工作內容:<About the Job>
We are looking for a highly motivated and skilled AI Infrastructure Engineer with strong hands-on experience in Kubernetes (K8s), particularly in supporting AI/ML workflows. In this role, you will be instrumental in designing, implementing, and maintaining robust, scalable, and high-performance Kubernetes-based infrastructure that supports the entire lifecycle of our AI applications—from data processing and model training to deployment and monitoring. You will work closely with data scientists, AI/ML engineers, and DevOps teams to ensure seamless integration of AI/ML workloads within cloud-native environments. The ideal candidate has a deep understanding of container orchestration, distributed systems, and MLOps practices, and is passionate about building efficient, reliable platforms that enable rapid AI innovation. This is a unique opportunity to work at the intersection of AI and cloud infrastructure, contributing to next-generation systems that power intelligent applications at scale.
<Job Responsibilities>
.Design & Architecture: Design, build, and scale a reliable and efficient Kubernetes platform optimized for AI/ML workloads. This includes provisioning GPUs, managing resources, and ensuring optimal performance for computationally intensive tasks.
.Infrastructure Management: Manage the entire Kubernetes cluster lifecycle—from provisioning and configuration to ongoing maintenance, monitoring, and troubleshooting, ensuring high availability and scalability.
.Deployment & Automation: Develop and implement CI/CD pipelines to automate the deployment, scaling, and updating of machine learning models and AI services. Ensure seamless integration with AI tools like Kubeflow, MLflow, and Argo Workflows.
.Performance Optimization: Continuously monitor and optimize system performance, focusing on resource utilization, latency reduction, and improving the overall efficiency of AI workloads. Ensure high availability and minimal downtime for AI services.
.Collaboration & Guidance: Work closely with data scientists, ML engineers, and cross-functional teams to understand their infrastructure requirements and provide technical solutions to meet workload demands effectively.
.Security & Compliance: Implement best practices for cluster security, including network policies, access controls, and vulnerability management to safeguard sensitive data and maintain compliance.
.Cost & Resource Efficiency: Manage resources effectively to optimize cost while maintaining high-performance infrastructure for AI model training, inference, and data processing.
<Skills & Qualifications>
.Kubernetes Expertise: You should have hands-on experience with Kubernetes (K8s) architecture, including deploying applications, managing resources, and troubleshooting complex cluster issues in a production environment.

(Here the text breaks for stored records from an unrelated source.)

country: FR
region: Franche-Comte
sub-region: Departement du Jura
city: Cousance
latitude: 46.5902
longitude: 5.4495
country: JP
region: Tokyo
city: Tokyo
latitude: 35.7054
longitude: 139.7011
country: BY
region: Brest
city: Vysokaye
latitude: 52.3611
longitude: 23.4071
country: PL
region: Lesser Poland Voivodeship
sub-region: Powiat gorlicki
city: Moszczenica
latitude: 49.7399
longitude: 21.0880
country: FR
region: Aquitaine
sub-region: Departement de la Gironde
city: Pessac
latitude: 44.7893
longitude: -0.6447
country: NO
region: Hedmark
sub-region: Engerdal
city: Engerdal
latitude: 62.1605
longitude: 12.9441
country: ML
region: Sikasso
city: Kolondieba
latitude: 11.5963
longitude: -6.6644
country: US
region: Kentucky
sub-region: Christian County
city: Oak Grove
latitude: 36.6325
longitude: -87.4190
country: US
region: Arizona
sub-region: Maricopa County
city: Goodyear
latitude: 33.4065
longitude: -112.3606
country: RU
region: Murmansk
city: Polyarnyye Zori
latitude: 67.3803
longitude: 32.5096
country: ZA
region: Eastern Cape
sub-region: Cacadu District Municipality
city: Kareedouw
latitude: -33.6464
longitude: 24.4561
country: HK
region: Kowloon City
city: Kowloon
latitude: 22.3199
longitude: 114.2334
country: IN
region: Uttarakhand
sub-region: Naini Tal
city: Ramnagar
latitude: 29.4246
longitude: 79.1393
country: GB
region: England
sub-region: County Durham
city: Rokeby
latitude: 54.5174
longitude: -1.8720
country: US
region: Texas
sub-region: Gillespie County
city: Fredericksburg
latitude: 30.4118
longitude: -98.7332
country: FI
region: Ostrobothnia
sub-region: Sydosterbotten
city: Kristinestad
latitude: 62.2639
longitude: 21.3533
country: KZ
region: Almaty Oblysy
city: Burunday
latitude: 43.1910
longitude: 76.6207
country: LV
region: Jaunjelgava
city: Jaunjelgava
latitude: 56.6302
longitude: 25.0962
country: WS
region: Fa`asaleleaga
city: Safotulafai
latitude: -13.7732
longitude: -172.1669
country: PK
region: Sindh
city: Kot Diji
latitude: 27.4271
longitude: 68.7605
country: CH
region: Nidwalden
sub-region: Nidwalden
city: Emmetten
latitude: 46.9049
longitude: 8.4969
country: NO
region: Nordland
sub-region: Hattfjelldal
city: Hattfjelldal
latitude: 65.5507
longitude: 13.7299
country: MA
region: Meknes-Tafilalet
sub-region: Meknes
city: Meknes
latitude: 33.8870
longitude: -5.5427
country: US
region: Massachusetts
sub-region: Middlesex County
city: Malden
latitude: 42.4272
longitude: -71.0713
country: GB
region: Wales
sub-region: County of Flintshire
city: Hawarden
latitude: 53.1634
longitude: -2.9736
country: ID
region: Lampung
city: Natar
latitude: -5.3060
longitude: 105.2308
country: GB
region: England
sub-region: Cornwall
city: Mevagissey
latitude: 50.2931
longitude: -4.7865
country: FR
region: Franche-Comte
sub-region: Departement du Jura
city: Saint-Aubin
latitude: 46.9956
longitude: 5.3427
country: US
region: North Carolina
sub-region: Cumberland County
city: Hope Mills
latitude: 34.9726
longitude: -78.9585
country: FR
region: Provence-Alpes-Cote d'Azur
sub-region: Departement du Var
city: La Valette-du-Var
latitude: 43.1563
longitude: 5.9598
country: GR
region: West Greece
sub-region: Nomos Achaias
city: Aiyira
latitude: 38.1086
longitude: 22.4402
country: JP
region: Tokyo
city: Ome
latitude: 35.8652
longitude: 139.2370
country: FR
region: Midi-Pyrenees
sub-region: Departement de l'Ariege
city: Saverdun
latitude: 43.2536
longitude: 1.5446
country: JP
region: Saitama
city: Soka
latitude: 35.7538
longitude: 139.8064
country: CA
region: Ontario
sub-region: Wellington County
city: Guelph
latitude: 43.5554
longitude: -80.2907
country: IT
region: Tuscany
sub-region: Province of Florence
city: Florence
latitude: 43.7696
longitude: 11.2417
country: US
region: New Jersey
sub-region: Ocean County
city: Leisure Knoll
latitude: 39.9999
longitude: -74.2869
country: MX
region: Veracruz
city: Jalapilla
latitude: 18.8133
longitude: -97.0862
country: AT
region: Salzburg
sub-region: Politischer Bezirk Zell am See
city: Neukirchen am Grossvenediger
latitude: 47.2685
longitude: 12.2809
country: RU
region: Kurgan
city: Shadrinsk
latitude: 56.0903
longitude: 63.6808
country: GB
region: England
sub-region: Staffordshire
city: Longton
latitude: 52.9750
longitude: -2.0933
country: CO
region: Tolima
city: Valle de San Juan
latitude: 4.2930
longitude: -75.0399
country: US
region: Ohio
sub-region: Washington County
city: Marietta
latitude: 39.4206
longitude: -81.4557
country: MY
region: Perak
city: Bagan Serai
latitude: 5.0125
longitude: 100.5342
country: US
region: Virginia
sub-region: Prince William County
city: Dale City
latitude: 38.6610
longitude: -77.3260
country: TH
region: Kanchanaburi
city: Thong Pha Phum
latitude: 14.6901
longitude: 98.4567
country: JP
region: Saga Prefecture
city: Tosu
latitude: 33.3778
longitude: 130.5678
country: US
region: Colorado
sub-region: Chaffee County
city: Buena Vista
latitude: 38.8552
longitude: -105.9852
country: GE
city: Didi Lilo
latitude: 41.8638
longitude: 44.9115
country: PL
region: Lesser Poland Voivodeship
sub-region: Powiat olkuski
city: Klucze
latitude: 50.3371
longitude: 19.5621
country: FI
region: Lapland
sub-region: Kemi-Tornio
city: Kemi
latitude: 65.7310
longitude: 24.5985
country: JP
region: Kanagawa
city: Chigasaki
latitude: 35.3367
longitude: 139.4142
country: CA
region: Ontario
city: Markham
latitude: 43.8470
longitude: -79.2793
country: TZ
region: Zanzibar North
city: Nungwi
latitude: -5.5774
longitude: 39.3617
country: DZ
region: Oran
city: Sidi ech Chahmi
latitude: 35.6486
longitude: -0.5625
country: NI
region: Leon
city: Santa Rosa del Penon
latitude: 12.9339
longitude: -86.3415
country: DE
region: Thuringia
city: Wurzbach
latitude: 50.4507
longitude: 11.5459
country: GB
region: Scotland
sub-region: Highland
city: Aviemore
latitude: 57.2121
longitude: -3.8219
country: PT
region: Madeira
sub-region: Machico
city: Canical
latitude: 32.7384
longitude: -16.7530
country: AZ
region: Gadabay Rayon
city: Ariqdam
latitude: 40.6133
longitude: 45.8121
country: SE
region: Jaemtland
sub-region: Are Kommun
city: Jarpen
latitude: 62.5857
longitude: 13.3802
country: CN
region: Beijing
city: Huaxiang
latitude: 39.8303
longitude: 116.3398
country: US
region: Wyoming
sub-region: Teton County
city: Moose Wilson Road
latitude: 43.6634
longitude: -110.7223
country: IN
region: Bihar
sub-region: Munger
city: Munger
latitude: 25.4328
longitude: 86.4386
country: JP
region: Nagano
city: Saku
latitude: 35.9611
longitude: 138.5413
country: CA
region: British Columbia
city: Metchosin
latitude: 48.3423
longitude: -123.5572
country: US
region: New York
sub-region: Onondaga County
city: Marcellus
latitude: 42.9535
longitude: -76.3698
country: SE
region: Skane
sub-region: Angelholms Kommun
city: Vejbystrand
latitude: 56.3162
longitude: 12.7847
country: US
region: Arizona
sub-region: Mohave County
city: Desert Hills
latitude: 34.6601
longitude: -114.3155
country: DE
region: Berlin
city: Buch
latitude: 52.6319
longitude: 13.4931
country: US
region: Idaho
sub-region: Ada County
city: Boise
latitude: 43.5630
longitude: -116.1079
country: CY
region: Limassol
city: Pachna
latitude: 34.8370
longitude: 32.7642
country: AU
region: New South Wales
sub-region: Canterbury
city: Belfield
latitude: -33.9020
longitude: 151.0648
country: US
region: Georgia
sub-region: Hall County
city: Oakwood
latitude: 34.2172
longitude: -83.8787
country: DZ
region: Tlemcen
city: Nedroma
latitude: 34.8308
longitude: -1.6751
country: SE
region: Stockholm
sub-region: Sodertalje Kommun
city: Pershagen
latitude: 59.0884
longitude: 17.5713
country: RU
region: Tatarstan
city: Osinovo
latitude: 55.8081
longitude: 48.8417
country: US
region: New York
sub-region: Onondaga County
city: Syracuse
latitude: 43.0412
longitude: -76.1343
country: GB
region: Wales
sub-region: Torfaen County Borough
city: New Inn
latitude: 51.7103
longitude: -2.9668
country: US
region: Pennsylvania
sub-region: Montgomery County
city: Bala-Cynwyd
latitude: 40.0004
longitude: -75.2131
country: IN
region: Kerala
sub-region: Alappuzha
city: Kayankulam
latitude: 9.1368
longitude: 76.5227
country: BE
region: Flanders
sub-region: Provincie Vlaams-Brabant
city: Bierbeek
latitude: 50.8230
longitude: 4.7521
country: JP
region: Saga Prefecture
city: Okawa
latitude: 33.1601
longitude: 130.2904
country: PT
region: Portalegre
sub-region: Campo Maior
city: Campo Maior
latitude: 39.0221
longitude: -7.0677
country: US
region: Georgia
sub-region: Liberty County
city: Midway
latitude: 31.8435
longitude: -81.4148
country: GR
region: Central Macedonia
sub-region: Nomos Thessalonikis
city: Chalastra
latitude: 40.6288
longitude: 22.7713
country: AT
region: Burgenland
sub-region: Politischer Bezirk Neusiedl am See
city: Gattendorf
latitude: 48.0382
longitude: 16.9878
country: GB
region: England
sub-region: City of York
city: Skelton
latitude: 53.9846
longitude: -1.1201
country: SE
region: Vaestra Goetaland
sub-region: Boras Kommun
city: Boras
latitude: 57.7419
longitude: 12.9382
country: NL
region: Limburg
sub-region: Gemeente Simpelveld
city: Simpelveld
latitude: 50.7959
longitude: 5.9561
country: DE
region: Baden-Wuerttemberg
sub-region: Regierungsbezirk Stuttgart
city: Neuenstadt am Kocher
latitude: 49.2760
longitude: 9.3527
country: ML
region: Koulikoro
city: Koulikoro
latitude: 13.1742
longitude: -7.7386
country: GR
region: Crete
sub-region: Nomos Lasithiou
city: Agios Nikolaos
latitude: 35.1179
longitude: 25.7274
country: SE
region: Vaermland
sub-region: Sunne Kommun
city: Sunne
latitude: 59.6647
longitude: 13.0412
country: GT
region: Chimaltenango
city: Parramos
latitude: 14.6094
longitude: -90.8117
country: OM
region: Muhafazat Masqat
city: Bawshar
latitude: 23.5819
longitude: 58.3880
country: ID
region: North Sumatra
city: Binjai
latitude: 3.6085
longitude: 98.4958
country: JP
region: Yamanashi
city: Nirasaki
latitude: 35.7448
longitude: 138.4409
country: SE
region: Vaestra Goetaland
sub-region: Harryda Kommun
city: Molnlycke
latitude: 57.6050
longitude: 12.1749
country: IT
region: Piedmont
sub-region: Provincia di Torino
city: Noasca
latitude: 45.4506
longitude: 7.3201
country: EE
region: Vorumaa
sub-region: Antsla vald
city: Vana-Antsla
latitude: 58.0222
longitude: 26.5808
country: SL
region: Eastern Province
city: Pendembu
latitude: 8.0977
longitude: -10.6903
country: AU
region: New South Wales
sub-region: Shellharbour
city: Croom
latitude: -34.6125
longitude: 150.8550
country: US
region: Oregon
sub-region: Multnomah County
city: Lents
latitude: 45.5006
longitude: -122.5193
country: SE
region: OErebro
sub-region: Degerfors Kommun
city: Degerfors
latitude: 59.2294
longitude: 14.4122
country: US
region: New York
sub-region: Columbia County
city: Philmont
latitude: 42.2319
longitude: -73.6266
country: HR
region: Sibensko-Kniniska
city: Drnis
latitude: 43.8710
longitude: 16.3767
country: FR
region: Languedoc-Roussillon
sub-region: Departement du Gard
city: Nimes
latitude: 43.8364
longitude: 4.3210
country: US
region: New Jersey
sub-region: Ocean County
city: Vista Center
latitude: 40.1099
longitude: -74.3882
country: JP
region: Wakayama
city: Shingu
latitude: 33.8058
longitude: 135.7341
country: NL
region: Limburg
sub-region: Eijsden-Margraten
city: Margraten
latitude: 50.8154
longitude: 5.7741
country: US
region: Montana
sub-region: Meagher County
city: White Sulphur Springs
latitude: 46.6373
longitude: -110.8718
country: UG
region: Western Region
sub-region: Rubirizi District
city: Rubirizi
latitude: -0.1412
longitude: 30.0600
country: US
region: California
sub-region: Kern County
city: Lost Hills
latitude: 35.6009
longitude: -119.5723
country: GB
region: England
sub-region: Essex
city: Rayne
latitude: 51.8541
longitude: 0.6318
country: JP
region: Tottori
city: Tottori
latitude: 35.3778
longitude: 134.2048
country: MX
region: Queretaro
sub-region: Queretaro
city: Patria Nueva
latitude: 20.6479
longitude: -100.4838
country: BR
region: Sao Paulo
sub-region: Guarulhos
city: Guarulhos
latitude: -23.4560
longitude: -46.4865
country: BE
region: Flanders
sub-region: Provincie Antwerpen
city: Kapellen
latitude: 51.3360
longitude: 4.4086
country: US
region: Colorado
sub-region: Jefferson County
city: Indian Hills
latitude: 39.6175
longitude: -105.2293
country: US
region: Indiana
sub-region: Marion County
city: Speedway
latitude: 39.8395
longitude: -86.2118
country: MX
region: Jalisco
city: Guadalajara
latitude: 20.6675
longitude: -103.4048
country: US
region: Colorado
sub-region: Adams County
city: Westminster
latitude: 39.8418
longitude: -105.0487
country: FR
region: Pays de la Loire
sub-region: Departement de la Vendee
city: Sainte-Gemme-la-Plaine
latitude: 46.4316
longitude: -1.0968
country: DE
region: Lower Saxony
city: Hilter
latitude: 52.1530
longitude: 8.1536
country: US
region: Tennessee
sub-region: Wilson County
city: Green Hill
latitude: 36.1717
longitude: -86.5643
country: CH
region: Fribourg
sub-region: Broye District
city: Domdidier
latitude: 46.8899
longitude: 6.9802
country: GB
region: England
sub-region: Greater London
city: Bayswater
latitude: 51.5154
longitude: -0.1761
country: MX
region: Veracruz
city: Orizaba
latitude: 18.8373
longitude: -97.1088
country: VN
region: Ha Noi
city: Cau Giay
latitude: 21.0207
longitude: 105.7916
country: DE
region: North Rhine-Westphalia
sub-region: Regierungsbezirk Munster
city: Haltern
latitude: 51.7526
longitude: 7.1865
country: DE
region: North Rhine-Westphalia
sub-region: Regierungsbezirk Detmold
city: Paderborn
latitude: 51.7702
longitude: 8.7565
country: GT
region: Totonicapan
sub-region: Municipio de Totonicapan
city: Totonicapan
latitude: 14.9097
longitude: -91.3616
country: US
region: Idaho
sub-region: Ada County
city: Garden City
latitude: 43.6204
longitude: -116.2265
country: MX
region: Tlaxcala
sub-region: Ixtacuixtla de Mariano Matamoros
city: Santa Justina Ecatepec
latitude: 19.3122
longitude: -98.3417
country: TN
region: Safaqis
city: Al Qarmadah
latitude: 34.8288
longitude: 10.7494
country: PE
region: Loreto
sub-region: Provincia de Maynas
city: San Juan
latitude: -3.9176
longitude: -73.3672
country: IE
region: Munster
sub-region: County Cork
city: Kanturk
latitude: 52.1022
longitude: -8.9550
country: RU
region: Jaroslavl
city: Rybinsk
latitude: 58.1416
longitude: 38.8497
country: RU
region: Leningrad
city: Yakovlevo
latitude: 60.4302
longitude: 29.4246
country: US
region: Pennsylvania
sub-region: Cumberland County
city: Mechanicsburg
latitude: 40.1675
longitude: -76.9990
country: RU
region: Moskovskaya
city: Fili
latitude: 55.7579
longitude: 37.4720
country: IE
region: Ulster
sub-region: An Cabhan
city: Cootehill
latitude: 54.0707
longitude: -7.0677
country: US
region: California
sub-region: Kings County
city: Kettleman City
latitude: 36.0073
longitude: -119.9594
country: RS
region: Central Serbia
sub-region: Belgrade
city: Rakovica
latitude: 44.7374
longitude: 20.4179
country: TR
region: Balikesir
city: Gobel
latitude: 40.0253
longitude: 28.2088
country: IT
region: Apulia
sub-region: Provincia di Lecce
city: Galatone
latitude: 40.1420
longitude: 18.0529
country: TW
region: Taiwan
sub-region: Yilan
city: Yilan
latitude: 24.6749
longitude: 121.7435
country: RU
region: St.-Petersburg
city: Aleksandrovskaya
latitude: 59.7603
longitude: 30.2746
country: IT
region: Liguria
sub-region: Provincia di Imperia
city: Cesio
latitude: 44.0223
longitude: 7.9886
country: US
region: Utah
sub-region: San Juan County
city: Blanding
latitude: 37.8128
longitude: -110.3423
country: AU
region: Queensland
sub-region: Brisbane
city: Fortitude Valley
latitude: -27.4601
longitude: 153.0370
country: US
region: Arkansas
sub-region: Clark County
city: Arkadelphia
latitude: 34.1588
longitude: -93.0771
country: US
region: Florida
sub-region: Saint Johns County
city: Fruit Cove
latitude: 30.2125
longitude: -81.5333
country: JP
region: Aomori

.Containerization & Linux Environment: Strong knowledge of container technologies such as Docker, along with hands-on experience in Linux environments. Expertise in container orchestration and deployment practices is highly valued.
.AI Workloads: Deep understanding of GPU scheduling and performance optimization, including strategies for resource allocation, workload balancing, and maximizing throughput for AI/ML tasks.
.Automation & CI/CD: You need practical experience with building and managing CI/CD pipelines using tools like GitLab CI, Jenkins, GitHub Actions, or ArgoCD to automate deployments.
.Programming & Scripting: Proficiency in at least one scripting language (e.g., Python, Bash) is a must.
.Networking: Knowledge of container networking and service mesh technologies (e.g., Istio, Linkerd) is highly desirable and a great advantage.